How Social Science Tools Can Better Predict Election Results
Why we’re using ‘crowd wisdom’ and ‘truth serum’ to forecast the election.
Posted Nov 02, 2018
As a scientist, I would never claim to have a crystal ball for seeing the future. But when it comes to predicting elections, there are some non-traditional tools from the social sciences that can conjure a clearer forecast than traditional polls.
With less than a week before Election Day, my colleagues Wändi Bruine de Bruin, Henrik Olsson, Dražen Prelec, and I, are furiously analyzing polling data. In collaboration with the USC Center for Economic and Social Research’s Understanding America Study, we are investigating several novel methods to predict the United States House elections on November 6.
All of our prediction methods agree Democrats will win the popular vote, but the novel methods predict a smaller advantage for them than traditional questions do.
Traditionally, polls ask people who they are going to vote for. Predictions based on these “own- intention” questions can be biased if some people are systematically excluded from the polls, if people don’t want to admit who they’re going to vote for, or if they change their minds at the last moment.
Recently, we have tested another way of forecasting, by asking people who they think their friends will vote for. This knowledge, drawn from peoples’ understanding of their social circles, is uncontaminated by media reports and pundits’ opinions. Averaged across a national sample, these “social circle” answers gave good predictions of actual election results in the 2016 U.S. and 2017 French presidential elections .
Another method we are excited about is based on the so-called “Bayesian Truth Serum.”  Bayesian Truth Serum, or BTS, is a mathematical method that helps evaluate the truthfulness and accuracy of answers to questions that have no verifiable answer at the time of responding. Election intentions and predictions are the case in point. People’s answers about their own intentions and about their social circles can be more or less honest and accurate, but we cannot know by how much before the elections. BTS uses participants’ estimates about how other people would answer the same questions to calculate how much pollsters should rely on these participants’ answers.

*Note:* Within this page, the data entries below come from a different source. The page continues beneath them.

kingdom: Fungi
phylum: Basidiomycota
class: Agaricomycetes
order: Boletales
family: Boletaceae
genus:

We are also curious to know whether people can produce good estimates of how others will vote in their own state. Polls have asked people who they think will win , but not to predict what percentage of people would vote for different candidates.
So far, we have collected data from three 2018 survey waves, conducted between August 22-September 11, September 14-October 4, and October 15-October 29. In each wave, we interviewed more than 4,000 people across the country and asked them about their intentions and predictions for the 2018 U.S. House of Representatives elections.
Our results? People’s reports about how their friends will vote suggest a much smaller difference between Democratic and Republican candidates than the “own-intention” questions from the same poll. When we apply the Bayesian Truth Serum to own-intention and social-circle estimates, the margin of victory for Democrats narrows further. And predictions based on peoples’ estimates for election results in their state show an even narrower margin.
Our methods also allow us to say something about election outcomes in different states, although our study was not designed to give state-level estimates. For example, we have only around 30 participants each in Oklahoma, Louisiana, and Arkansas, and they happen to predominantly vote Democrat. However, they still report that most of their friends will be voting Republican, which is in line with predictions of much larger surveys conducted in these states .
To put our novel survey in context, the BTS predictions based on social circles come very close to current predictions from the site FiveThirtyEight.com, which aggregates predictions of hundreds of different polls . In other words, our methods might be uncovering the same information, but with less effort.
One positive thing for Democrats is the increase over time in reported percentage of participants’ social circle that are likely to vote for a Democratic candidate. Based on our experiences from 2016 elections , this could be an indicator of a mounting support for Democrats. Whether this will be enough for a “blue wave” or merely a “blue splash” remains to be seen.
 These national predictions are obtained by averaging predictions for each state, weighted by state population size. Survey results are from the USC Center for Economic and Social Research’s Understanding America Study, with at least 4,200 participants in each wave. 538.com predictions are based on their ‘classic’ predictions of vote shares in each district.
 Galesic, M., Bruine de Bruin, W., Dumas, M., Kapteyn, A., Darling, J. E., & Meijer, E. (2018). Asking about social circles improves election predictions. Nature Human Behaviour, 2, 187–193.
 Prelec, D. (2004). A Bayesian truth serum for subjective data. Science, 306, 462–466.
 Graefe, A. (2014). Accuracy of vote expectation surveys in forecasting elections. Public Opinion Quarterly, 78, 204–232.